The court granted the motion to compel arbitration and dismissed, without prejudice, the declaratory and injunction action brought by the reinsurer. Emplrs Ins. of Wausau v. Cont’l Cas. Co., No. 15-cv-226-wme, 2016 U.S. Dist. LEXIS 18850 (W.D. Wisc. Feb. 17, 2016). Why? Because of the presumption in favor of arbitration under the FAA.

The court found that the broad arbitration clause required any dispute be determined by the arbitrators in the first instance. That included whether the cedent was in compliance with the earlier arbitration award or the affect of the prior award on the unpaid billings. Whether, as the reinsurer characterized it, the cedent was trying to compel the reinsurer to re-arbitrate a dispute that had been finally determined years earlier or whether the reinsurer’s failure to pay the new billings was a new and different dispute, were matters for the arbitrators to determine, not the court.

The court made clear that it was not deciding whether the dispute was entitled to a new arbitration or even re-arbitration of the prior award. It simply concluded that, as with all other disputes between the parties under the treaties, the arbitrators should decide these issues and whether the prior award had any preclusive effect.

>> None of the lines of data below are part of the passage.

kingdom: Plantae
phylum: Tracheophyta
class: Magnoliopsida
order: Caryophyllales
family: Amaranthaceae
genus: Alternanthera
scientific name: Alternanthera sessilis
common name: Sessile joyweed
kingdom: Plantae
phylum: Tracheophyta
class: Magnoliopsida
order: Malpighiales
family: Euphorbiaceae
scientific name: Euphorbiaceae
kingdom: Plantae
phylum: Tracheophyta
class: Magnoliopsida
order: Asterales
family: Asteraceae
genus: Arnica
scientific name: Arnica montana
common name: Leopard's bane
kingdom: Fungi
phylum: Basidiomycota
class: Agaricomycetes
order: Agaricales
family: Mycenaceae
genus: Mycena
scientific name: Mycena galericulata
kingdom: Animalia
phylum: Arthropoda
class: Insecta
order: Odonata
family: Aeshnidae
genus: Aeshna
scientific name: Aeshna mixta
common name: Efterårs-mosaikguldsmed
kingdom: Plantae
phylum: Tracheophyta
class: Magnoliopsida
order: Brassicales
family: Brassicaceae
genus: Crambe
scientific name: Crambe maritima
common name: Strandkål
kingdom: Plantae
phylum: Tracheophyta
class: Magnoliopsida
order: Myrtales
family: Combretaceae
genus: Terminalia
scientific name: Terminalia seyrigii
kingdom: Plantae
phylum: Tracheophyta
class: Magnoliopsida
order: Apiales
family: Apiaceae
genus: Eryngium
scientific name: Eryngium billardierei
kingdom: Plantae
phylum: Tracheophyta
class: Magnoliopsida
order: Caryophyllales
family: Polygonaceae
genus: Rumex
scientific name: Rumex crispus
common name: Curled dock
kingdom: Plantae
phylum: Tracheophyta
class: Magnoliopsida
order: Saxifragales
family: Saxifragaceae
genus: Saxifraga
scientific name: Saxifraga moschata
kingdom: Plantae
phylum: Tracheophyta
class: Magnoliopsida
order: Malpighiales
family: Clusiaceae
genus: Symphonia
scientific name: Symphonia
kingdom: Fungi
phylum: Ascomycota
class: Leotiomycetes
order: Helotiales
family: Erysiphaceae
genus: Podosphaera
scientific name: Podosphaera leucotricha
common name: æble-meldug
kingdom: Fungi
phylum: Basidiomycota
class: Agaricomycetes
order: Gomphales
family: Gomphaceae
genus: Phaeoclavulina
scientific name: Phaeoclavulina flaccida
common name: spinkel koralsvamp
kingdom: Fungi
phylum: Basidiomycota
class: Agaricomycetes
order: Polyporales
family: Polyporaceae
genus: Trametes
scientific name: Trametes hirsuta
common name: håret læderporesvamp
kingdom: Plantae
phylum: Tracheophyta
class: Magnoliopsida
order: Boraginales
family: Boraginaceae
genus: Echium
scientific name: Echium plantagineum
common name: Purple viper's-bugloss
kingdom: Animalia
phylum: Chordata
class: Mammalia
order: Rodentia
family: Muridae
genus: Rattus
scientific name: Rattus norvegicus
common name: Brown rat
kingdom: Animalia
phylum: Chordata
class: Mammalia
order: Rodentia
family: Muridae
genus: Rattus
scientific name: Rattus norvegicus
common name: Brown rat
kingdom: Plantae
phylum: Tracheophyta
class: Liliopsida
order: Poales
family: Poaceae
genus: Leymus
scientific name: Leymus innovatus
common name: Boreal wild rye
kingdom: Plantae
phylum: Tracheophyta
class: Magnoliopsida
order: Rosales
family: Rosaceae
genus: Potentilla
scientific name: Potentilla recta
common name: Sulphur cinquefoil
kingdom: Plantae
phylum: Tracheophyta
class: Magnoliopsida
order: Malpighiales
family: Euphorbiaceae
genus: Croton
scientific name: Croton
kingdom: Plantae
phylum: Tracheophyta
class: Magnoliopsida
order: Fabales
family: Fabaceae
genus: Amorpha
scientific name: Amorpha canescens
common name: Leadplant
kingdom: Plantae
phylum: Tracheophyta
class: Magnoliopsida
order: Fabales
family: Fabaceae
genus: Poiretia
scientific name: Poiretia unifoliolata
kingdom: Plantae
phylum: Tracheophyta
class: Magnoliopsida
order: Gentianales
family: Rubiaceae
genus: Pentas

Optically, having resolved a dispute in a 2004 arbitration only to have billings in 2015 allegedly from the same underlying policy result in a new arbitration may raise a few eyebrows. Nevertheless, where the parties bargained for broad arbitration of any dispute arising from the reinsurance treaties or the interpretation of the treaties or any transactions involved, requiring that the parties submit a dispute about subsequent billings and whether a prior arbitration award precludes those billings to arbitration may not be out of line with the parties’ intent and is certainly consistent with the FAA.